Source data:
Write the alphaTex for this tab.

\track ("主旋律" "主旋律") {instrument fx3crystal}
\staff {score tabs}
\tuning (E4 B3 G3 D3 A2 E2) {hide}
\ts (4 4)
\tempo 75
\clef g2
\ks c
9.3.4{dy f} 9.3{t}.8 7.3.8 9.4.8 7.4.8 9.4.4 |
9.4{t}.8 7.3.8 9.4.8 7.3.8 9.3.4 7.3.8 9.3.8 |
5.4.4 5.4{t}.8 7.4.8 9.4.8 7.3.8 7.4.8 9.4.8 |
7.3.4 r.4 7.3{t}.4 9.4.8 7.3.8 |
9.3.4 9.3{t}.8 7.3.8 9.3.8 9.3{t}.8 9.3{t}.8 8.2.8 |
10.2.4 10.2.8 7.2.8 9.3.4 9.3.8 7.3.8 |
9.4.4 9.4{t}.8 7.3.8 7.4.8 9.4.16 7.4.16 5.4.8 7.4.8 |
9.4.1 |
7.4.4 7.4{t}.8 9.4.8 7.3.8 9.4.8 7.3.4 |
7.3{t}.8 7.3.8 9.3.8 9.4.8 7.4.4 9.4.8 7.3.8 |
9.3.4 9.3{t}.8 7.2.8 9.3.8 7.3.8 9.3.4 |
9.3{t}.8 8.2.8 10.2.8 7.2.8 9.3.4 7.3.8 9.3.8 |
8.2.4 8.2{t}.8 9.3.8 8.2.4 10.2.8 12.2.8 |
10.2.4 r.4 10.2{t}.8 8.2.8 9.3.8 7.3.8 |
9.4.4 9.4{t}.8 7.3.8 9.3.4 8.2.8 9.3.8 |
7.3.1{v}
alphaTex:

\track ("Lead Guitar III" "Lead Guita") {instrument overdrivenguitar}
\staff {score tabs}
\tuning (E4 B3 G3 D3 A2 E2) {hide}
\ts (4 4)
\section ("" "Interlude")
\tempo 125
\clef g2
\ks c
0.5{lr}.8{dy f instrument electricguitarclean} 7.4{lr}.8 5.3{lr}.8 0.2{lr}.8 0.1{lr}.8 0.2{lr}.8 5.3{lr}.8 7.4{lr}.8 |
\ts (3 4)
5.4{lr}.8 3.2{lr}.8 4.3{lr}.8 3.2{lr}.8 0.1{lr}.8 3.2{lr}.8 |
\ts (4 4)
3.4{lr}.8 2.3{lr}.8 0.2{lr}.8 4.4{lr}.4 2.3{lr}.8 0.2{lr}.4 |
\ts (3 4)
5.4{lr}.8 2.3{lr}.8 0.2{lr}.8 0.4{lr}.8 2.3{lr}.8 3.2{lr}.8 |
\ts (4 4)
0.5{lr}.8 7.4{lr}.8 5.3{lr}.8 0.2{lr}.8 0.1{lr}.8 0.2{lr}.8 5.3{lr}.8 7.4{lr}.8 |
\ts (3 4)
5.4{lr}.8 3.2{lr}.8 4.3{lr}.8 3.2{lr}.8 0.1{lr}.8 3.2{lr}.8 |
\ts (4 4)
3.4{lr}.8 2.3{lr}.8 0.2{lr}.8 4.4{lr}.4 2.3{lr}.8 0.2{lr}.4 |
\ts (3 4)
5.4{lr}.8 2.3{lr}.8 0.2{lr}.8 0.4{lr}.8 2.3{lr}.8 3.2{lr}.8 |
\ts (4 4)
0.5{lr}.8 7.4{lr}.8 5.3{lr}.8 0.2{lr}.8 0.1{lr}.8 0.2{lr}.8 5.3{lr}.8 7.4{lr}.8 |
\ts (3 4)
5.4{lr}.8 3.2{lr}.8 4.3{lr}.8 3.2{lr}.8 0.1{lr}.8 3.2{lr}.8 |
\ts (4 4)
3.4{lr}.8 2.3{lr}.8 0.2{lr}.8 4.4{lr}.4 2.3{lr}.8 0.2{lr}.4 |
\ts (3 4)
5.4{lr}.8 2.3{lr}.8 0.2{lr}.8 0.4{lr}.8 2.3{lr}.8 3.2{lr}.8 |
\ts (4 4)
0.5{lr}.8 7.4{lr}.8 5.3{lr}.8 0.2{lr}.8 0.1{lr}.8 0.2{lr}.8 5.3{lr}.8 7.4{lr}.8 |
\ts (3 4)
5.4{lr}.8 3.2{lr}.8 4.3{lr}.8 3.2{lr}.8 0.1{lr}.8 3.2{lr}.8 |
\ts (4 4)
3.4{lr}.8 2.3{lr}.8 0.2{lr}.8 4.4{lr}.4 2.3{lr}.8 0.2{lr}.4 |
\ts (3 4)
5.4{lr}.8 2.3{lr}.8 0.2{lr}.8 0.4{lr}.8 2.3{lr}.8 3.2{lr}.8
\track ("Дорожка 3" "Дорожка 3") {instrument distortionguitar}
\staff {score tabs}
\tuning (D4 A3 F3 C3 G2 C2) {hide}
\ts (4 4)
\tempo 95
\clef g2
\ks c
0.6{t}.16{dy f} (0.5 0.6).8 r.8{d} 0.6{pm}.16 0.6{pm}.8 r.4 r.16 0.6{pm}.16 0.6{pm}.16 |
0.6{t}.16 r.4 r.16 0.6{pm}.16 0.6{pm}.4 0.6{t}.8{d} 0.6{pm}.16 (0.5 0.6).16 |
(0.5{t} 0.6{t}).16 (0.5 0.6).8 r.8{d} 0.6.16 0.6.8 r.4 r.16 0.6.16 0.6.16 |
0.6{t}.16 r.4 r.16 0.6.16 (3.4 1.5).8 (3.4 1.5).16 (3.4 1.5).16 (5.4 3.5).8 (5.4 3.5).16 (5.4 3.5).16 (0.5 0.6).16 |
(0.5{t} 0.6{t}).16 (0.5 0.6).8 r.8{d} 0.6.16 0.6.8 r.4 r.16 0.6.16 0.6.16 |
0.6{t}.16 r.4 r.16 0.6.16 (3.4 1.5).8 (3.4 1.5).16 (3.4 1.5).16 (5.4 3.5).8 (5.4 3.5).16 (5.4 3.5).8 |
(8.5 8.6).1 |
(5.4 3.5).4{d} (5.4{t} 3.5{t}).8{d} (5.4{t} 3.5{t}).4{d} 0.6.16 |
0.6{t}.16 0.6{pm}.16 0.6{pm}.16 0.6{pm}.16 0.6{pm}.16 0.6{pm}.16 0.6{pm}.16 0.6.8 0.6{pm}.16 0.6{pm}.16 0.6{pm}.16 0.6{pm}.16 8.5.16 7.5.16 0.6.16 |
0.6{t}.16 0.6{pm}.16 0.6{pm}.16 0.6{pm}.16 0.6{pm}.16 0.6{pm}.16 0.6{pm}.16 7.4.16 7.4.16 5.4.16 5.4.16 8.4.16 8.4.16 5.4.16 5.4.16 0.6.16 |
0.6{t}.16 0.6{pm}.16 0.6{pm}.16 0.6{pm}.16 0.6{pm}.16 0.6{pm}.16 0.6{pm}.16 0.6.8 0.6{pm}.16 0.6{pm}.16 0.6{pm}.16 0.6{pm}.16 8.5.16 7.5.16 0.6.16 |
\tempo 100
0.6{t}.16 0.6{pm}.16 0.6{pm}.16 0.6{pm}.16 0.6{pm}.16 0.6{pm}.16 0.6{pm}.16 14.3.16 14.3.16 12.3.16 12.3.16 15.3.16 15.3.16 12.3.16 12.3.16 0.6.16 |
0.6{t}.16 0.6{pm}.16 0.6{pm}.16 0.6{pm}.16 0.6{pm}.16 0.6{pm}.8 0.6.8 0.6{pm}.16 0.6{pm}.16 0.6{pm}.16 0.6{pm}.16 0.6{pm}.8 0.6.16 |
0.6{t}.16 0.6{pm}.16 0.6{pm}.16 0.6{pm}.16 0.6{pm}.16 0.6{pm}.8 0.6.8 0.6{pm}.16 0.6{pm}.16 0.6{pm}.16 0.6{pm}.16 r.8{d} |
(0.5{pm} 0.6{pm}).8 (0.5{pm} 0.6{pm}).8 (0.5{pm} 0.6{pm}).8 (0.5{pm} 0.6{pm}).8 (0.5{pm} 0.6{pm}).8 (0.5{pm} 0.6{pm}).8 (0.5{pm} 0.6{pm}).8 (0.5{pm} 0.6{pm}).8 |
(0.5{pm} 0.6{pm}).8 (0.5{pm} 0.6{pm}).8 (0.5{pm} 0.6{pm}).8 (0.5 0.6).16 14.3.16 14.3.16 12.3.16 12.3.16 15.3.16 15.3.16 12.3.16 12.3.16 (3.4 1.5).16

§ Work instructions
Please pick out and copy every line in the items above that contains the string "track".

§ Full output
\track ("主旋律" "主旋律") {instrument fx3crystal}
\track ("Lead Guitar III" "Lead Guita") {instrument overdrivenguitar}
\track ("Дорожка 3" "Дорожка 3") {instrument distortionguitar}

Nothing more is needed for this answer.